For My Friends…because You Asked :)

Because you all asked for it…here you go. Today’s blog post is about my three kids cutting their own hair. Let me premise this post with something. I have to tell you I had a dental implant put in on Friday so I’m still a little loopy. Okay, with that being said, I’ve asked the kids to have extra patience with me as I parent them during fall break. I think that was mistake number one. I let my wall down. I let my guard down. I’m pretty sure that was my kids’ “in” for taking full advantage of mom.

We woke up this morning all rested and happy. I slept a straight 12 glorious hours and I wasn’t sure what to do with myself when I woke up. I was (don’t tell anyone) still tired. Do you think it had anything to do with the whole idea the more sleep you get the more tired you will be? I made my cup of coffee and turned on the news. My kids got their allotted phone time in the morning and all was well. I made everyone breakfast, did some laundry, let the kids play and jumped in the shower. I should have known something was wrong when I saw my 4-year-old holding the kitchen scissors. That might have been mistake number two. Not sure, but pretty sure.

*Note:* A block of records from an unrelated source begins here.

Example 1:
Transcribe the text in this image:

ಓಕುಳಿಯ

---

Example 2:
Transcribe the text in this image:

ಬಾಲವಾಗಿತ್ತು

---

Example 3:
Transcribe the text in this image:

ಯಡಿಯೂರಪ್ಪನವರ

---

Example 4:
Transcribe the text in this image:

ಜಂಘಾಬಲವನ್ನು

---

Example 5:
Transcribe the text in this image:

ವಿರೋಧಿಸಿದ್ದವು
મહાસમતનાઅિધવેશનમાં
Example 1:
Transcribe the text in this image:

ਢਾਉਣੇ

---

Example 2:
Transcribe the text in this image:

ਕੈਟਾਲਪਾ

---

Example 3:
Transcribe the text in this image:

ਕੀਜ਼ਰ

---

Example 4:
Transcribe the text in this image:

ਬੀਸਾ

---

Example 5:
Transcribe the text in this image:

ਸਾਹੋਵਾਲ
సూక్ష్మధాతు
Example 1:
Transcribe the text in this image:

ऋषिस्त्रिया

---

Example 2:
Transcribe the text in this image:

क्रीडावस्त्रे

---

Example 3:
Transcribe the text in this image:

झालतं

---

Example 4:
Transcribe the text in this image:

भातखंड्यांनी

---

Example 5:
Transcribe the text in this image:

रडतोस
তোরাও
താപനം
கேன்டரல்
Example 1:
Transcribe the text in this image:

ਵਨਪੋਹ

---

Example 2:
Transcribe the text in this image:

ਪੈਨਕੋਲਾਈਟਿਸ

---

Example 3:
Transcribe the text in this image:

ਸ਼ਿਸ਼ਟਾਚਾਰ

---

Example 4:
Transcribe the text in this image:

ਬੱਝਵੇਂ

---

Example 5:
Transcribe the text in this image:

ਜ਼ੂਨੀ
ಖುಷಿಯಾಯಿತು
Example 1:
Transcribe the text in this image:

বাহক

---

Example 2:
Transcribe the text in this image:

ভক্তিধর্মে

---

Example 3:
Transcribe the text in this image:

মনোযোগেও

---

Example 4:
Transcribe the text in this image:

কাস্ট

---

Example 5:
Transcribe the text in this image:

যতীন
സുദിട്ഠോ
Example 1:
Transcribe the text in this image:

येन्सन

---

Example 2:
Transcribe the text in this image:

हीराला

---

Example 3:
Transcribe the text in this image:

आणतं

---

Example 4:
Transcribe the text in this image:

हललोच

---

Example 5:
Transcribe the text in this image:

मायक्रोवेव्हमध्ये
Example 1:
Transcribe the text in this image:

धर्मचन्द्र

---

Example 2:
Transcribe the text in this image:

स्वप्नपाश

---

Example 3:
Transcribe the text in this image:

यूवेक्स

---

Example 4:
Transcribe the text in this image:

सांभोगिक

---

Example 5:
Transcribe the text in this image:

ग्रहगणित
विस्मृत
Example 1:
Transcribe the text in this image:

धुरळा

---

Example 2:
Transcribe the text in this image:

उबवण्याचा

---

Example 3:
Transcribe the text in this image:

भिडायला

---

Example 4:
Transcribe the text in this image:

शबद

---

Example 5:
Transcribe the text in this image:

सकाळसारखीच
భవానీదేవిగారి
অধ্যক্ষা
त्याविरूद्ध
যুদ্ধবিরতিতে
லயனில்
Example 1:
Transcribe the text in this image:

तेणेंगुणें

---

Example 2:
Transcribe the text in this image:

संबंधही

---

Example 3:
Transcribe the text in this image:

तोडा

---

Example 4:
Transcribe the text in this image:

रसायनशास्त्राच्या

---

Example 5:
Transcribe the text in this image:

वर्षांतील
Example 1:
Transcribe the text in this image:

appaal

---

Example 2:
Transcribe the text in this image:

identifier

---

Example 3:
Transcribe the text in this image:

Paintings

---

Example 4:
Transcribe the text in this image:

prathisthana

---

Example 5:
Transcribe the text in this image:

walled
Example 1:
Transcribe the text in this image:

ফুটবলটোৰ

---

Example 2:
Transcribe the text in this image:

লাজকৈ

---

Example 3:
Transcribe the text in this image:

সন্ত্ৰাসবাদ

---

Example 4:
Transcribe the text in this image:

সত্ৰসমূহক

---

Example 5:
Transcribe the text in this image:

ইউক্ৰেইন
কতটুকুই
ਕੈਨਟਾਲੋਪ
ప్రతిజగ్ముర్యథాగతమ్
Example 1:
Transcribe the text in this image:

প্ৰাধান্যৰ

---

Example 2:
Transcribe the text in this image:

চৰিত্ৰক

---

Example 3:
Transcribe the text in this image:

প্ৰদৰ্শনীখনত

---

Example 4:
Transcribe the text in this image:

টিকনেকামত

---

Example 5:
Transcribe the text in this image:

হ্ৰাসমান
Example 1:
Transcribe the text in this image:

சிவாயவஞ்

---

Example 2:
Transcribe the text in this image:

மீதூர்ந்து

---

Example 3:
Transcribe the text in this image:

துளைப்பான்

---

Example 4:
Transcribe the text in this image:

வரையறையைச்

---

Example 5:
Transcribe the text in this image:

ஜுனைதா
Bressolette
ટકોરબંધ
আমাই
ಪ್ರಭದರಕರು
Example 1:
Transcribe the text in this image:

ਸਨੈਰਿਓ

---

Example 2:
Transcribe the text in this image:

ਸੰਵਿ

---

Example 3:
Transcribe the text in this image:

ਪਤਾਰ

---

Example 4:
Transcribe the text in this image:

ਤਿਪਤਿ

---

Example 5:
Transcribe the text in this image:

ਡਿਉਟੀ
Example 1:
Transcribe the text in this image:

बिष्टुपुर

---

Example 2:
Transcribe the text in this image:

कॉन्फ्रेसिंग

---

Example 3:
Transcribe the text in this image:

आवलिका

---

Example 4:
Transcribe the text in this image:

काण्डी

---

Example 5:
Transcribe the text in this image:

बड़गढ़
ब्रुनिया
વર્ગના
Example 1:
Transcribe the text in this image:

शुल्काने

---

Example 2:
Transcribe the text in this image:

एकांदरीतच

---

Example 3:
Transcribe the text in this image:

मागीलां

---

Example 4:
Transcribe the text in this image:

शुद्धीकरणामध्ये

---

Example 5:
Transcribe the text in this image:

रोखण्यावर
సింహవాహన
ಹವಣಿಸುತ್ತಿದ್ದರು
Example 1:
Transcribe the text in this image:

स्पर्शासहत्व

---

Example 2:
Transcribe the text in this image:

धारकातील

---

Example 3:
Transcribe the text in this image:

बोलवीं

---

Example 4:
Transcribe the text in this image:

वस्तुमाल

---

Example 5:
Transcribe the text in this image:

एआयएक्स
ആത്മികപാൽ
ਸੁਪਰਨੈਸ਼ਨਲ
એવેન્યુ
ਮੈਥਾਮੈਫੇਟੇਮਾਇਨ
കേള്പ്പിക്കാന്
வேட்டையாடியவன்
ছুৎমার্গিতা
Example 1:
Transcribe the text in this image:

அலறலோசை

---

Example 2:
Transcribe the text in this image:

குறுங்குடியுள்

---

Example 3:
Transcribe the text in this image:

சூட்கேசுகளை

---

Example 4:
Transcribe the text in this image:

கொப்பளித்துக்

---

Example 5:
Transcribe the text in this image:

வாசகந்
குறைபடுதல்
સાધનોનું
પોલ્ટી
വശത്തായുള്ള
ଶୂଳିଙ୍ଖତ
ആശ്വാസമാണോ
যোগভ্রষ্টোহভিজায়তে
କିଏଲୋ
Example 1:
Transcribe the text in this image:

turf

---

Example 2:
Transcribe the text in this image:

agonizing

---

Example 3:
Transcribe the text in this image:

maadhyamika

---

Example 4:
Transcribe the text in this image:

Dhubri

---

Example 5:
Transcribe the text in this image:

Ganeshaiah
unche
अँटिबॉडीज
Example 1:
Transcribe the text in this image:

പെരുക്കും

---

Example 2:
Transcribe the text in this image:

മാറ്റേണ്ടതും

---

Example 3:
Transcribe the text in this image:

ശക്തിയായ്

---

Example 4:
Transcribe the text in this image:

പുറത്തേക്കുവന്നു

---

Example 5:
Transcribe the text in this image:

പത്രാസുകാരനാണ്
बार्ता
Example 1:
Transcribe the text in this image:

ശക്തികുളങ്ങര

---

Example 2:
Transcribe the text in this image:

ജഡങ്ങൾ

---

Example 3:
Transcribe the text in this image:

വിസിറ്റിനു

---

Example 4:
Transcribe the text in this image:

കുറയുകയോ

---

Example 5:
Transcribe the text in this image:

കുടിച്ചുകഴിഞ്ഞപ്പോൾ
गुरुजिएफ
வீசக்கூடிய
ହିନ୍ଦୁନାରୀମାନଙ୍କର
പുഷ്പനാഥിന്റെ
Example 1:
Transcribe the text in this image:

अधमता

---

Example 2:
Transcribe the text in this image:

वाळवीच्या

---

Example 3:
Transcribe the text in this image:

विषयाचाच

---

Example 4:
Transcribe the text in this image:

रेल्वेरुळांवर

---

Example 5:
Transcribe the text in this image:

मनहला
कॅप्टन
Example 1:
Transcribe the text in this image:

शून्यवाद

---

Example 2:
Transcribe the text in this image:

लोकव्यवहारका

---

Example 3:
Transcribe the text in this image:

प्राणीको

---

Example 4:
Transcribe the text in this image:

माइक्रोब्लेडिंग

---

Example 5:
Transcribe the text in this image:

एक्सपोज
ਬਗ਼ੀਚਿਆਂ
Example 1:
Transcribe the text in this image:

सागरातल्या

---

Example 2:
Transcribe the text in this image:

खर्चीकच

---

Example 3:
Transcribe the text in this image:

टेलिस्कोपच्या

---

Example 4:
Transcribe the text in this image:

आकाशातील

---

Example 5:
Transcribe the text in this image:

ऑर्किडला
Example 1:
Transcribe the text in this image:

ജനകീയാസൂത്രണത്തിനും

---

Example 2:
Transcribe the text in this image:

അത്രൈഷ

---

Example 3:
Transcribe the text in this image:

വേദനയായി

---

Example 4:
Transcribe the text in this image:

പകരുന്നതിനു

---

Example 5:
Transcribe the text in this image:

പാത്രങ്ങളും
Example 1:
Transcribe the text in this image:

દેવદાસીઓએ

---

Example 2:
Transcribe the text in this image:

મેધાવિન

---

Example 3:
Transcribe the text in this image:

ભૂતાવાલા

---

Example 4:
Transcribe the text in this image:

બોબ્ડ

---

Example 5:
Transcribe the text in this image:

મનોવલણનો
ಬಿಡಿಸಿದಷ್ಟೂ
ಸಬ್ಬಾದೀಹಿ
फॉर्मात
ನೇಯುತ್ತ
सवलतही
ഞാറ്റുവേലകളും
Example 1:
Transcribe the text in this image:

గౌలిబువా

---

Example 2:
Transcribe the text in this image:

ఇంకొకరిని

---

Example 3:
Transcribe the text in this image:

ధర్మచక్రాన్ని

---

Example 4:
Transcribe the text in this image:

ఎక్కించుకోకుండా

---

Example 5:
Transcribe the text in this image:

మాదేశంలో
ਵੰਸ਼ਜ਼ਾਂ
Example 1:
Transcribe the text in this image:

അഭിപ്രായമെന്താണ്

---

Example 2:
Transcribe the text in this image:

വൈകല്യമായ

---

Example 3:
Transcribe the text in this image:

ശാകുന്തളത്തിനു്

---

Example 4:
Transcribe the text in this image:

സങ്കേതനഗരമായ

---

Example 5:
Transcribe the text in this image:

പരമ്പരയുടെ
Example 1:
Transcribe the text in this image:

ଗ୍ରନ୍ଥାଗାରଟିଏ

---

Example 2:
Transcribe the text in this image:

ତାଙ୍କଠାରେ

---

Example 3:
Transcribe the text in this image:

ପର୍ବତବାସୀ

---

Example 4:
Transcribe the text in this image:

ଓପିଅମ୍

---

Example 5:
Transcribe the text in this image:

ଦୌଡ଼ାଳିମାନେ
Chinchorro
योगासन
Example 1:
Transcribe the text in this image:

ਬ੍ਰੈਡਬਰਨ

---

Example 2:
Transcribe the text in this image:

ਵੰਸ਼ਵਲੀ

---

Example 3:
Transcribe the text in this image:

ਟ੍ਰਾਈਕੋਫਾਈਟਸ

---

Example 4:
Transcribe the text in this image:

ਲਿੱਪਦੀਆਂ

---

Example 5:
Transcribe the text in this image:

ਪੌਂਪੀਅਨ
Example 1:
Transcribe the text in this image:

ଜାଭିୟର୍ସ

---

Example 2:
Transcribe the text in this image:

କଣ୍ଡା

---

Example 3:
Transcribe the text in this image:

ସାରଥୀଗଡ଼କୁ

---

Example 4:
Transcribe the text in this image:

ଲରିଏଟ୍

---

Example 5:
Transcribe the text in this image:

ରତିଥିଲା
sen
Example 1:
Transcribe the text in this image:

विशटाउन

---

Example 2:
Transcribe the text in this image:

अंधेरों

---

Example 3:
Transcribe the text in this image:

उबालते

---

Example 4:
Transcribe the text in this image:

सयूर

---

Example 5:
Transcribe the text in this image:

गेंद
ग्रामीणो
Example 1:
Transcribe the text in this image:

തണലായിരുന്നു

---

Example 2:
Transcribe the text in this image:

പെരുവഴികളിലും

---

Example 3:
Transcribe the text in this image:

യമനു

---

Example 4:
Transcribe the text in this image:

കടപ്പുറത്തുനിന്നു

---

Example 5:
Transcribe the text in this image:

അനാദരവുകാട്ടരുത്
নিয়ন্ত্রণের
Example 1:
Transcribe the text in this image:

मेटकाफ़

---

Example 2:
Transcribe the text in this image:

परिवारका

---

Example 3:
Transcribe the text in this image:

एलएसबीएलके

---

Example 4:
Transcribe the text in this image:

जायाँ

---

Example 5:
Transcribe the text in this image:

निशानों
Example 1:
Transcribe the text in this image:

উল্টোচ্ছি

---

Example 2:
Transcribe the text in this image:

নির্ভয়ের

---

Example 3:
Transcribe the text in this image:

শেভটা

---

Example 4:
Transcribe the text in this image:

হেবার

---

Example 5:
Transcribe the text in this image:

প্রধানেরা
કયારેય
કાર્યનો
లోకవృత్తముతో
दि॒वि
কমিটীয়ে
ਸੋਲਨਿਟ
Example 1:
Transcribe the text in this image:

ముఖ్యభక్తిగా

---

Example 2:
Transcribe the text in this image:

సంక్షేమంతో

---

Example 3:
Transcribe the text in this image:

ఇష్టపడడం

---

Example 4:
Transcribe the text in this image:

I actually believed her when she told me “no reason” when I asked her why she had the scissors. I simply put the scissors away and that was that. I think that was the medicine reacting and not my normal ‘mom’ self. It wasn’t until I went upstairs and saw the mass destruction in the playroom that I lost it. That’s when everything went blurry. I started yelling at the kids to pick up the mess and when I walked into the upstairs bathroom to throw something away…that’s when I saw it. Hair. Chunks of blonde hair on the floor. What the…? DYLAN!!!! When Dylan looked at me I saw it. The shag haircut underneath what used to be his bangs. Was telling him he looked like Justin Bieber a mistake? Was he really trying to look like Bieber now? I won’t bore you with our conversation because it was exactly how you think it would be between a 9-year-old and his mom after she found out he cut his hair and then encouraged his two little sisters to do the same. ‘Nough said.

This is our fall break. I think I’m naive. I think that is mistake number three. I thought we were past all of this little kid stuff of cutting hair without asking. I thought taking showers by myself was the ordinary and something only new moms with babies had to worry about. Guess not. Guess my kids showed me that you’re never too old to do things you’re not supposed to do. Here’s to one more day of fall ‘break’ for the Ruffings. I am looking forward to Thursday when school is back in session. I love my kids but I also like it when they have hair on their heads.

Also, I have the coolest friends in the world because more than one has called me pretending to be a client asking for a haircut. You guys are the best 🙂

An Open Letter to Moms

Dear Moms,

I have met so many of you lately – mostly through social media – who seem to be struggling with the same things that we’re all struggling with: loneliness, hurts, habits, hang ups, communication, friendship, marriage, family, children, and so on. I’ve thought quite a bit about what I could say that would be enough to tell you how much I care and how many times I want to say, “Me too.” Can I start by saying, I get it? I know I don’t have all the answers. Heck, I might not have any of the answers you’re looking for but I do have compassion, love, understanding, grace, and a whole lot of experience surrounding so many of these issues.

Over the past week, I’ve had several women contact me through private message about specific things going on in their lives and wanted to know, Had I been through that too? What did I do? I wanted so badly to reach through the computer to hug them and tell them yes, I have been through that and it’s tough or actually, I’m going through that currently. Sometimes I did say that. But mostly, I just listened. When I was going through my first few years as a new mom, I found some of the most helpful women to be those who just sat and listened to me. Who gave me their time and invested in me as a person. I hope I’m doing that for some of you right now.

I’ve realized and have understood this fact for many years now, that we’re all so similar. When we feel like we’re the only ones; we’re not. When we feel like our kids must be acting out more than others; they’re not. When we feel like someone else’s marriage is perfect; it’s not. When we feel like we’re failing at this mothering thing; we’re not. The truth is, we share so many of the same hurts. If we will be brave enough to let down our walls and say, “Me too,” our motherhood circle becomes that much smaller, closer, and truer. Be that friend if you can. Be that light to someone’s dark moment if you can. Be that positive thing to someone else’s negative thing. I promise you will see amazing things happen. You will make friends. You will gain confidence. You will walk with more oomph in your step. You will realize you are making a difference in another mom’s life. And when you do, your heart will want to burst with joy. For the next time you find yourself in a lonely moment, a hard choice, a tough time, or a new season in your life, you will have a tight group of friends who will be their fill in the gaps, wipe the tears, and walk alongside you.